Extracted material
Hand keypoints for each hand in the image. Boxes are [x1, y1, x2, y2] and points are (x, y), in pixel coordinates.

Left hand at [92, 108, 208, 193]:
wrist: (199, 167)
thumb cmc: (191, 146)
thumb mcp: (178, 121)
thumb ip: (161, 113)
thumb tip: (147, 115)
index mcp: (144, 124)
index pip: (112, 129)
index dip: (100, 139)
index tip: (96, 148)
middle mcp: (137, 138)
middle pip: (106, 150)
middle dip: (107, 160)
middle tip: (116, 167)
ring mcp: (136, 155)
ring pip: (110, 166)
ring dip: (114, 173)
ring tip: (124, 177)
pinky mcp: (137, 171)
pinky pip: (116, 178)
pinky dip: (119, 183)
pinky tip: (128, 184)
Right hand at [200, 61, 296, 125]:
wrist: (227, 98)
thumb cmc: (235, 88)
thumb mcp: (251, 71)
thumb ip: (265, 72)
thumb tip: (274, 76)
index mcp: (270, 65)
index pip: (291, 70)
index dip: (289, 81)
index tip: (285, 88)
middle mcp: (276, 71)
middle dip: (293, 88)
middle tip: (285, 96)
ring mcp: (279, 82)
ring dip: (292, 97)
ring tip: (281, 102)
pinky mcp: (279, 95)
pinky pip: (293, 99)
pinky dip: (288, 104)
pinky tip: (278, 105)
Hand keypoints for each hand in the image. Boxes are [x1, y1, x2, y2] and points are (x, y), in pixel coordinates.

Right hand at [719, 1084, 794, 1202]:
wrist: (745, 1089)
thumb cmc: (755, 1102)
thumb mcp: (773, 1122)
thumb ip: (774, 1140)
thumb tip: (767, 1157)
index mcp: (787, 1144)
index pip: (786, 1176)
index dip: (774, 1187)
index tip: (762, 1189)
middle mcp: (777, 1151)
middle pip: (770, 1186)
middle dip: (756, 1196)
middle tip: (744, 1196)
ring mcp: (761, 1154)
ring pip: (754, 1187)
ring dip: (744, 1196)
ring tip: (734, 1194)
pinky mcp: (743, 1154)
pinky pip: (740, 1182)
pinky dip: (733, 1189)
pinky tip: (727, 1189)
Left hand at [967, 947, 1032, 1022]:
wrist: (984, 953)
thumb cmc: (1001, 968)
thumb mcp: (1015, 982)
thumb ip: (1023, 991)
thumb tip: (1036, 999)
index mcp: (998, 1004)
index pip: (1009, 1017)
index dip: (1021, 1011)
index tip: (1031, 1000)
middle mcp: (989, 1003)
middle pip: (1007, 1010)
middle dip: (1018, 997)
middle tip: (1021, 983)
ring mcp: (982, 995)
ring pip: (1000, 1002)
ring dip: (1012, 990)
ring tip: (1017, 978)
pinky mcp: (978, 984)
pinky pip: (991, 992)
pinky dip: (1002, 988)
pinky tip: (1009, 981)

Work task
Word for word, output all of the material above.

Written answer
Hand keypoints for each hand in the image. Boxes are [x1, y1, x2, y2] and points are (x, y), in pixel coordinates.

Left hand at [92, 108, 208, 193]:
wrist: (199, 167)
thumb cmc: (191, 146)
thumb mcp: (178, 121)
thumb ip: (161, 113)
thumb tip: (147, 115)
index mcp: (144, 124)
index pip: (112, 129)
index dip: (100, 139)
index tip: (96, 148)
middle mcp: (137, 138)
middle pip: (106, 150)
middle dip: (107, 160)
middle tip: (116, 167)
ring mcp: (136, 155)
ring pip: (110, 166)
ring dip: (114, 173)
ring tip: (124, 177)
pinky mcp: (137, 171)
pinky pip: (116, 178)
pinky dip: (119, 183)
pinky tip: (128, 184)
Right hand at [200, 61, 296, 125]:
wrist: (227, 98)
thumb cmc: (235, 88)
thumb mcp: (251, 71)
thumb ip: (265, 72)
thumb tip: (274, 76)
index mcp: (270, 65)
index pip: (291, 70)
index dip: (289, 81)
index tip: (285, 88)
middle mcp: (276, 71)
middle dip: (293, 88)
middle tip: (285, 96)
ring mcp: (279, 82)
ring dip: (292, 97)
ring tip: (281, 102)
pinky mcp: (279, 95)
pinky pip: (293, 99)
pinky dip: (288, 104)
pinky tip: (278, 105)
Hand keypoints for each hand in the image. Boxes are [x1, y1, x2, y2] and points are (x, y), in pixel coordinates.

Right hand at [719, 1084, 794, 1202]:
wrist: (745, 1089)
thumb cmc: (755, 1102)
thumb mcp: (773, 1122)
thumb ip: (774, 1140)
thumb tip: (767, 1157)
index mcp: (787, 1144)
index pip: (786, 1176)
index dip: (774, 1187)
index tip: (762, 1189)
middle mcp: (777, 1151)
middle pip: (770, 1186)
middle dip: (756, 1196)
middle tip: (744, 1196)
ring mcp: (761, 1154)
ring pip: (754, 1187)
ring dip: (744, 1196)
ring tip: (734, 1194)
pinky mcp: (743, 1154)
pinky pip: (740, 1182)
pinky dip: (733, 1189)
pinky tip: (727, 1189)
Left hand at [967, 947, 1032, 1022]:
wrist: (984, 953)
thumb cmc: (1001, 968)
thumb mcp: (1015, 982)
thumb ip: (1023, 991)
thumb tip: (1036, 999)
index mcp: (998, 1004)
index pip: (1009, 1017)
index dip: (1021, 1011)
index tip: (1031, 1000)
middle mcp: (989, 1003)
middle pip: (1007, 1010)
middle dip: (1018, 997)
middle tip: (1021, 983)
ring mcp: (982, 995)
ring pip: (1000, 1002)
ring dip: (1012, 990)
ring tip: (1017, 978)
pinky mcp: (978, 984)
pinky pip: (991, 992)
pinky dip: (1002, 988)
pinky tip: (1009, 981)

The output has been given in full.